The atmosphere around Tewksbury Memorial High School may be a bit somber on Wednesday and it won't have anything to do with the inclement weather or finals week.
Tewksbury High students will be remembering former classmate Meghan McCarthy, who passed away January 19, 2010 after a long battle with brain cancer.
The TMHS girls basketball team will honor McCarthy, a standout athlete in basketball and field hockey, during their 6:00 p.m. Friday night game at home against Lawrence.
Both teams will wear pink bracelets in Meghan's honor, and the Tewksbury girls will warm up in pink t-shirts commemorating McCarthy's life. A brief ceremony will be held at halftime, recognizing Meghan and her family. Lee McCarthy, Meghan's mother, is expected to be in attendance.
The boys and girls basketball teams held an emotional tribute to McCarthy last season, a few weeks after her death. TMHS girls basketball coach Mark Bradley isn't expecting the same type of emotional outpouring this year, but he said that keeping Meghan's memory alive is important to his team and the school.
"Meghan just taught the girls on this team so much," Bradley said. "She was just tough as nails through her whole ordeal. She never once complained. She just made the most if it and a lot of us learned so much from that."

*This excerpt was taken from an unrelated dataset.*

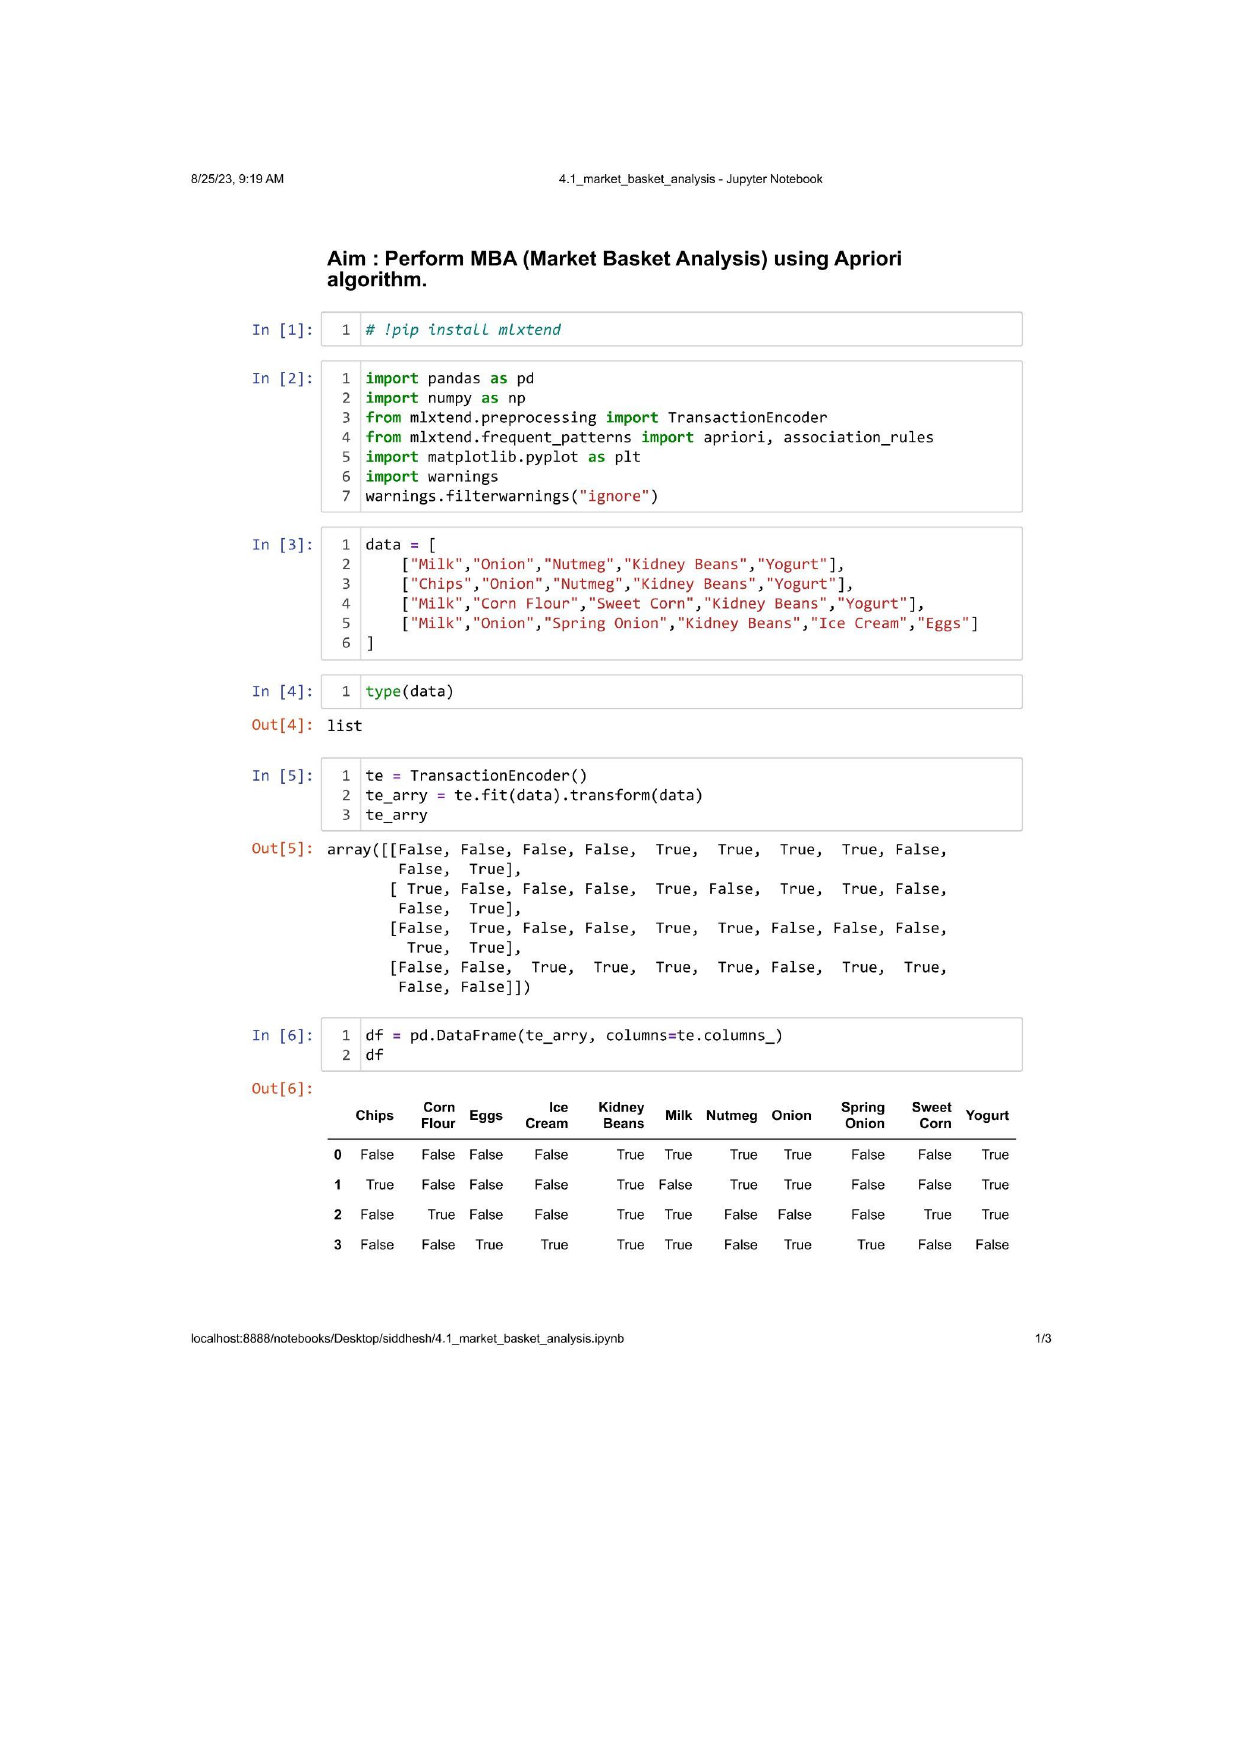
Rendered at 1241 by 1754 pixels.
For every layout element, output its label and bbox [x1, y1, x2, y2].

picture [150, 150, 1091, 1367]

McCarthy was initially diagnosed with a brain tumor during the summer after her freshman year at TMHS. She underwent treatment and seemed to be making a remarkable recovery. Family and friends organized a fund-raising group that was dubbed "Meghan's Miracle." With Meghan at the forefront, the group raised thousands of dollars that were donated to the Dana Farber Cancer Institute in Boston.
"She came back so strong from the initial treatment," said family friend Debbie Sugrue. "She played field hockey and basketball and she looked like the picture of health. She got her (driver's) license and went to her junior prom. And she did so much for Dana Farber and with the Flying Henry's."
The Flying Henry's were a cancer fundraising group that had ridden in the Pan-Mass Challenge bicycle race for several years before partnering with the McCarthy family two years ago. Meghan rode in the Pan Mass Challenge and other fundraising events, and some of her friends and family members continue to ride in her honor.
That's the idea behind honoring McCarthy's memory at Friday night's basketball game.
"It's going to be tough for the kids," said Sugrue, whose daughter Kelli, a sophomore center on the TMHS girls basketball team, lost both a lifelong friend and a role model when McCarthy passed away. "I know it will be tough for the kids at school (Wednesday), too."
McCarthy's memory remains fresh in the minds of many TMHS students. Her picture and a tribute to her hang in the Tewksbury High gymnasium, and according to both Sugrue and Bradley, her name and her spirit are still part of the everyday routine at the high school.
"The (basketball) kids talk about her all the time," Bradley said. "We're not having the greatest year but it's tough to get too down on yourself when you think about what Meghan went through."
"You have no idea," added Sugrue. "The girls talk about her all the time. She still has a Facebook page and 30-40 kids go on there every day and write something. It's amazing."
A group of TMHS students organized a road race in McCarthy's name last spring, and Sugrue hopes that events like the basketball game tribute and the road race will keep the memory of McCarthy's courageous fight against cancer from fading.
"As long as people don't forget, that's the important thing," Sugrue said. "She did so much."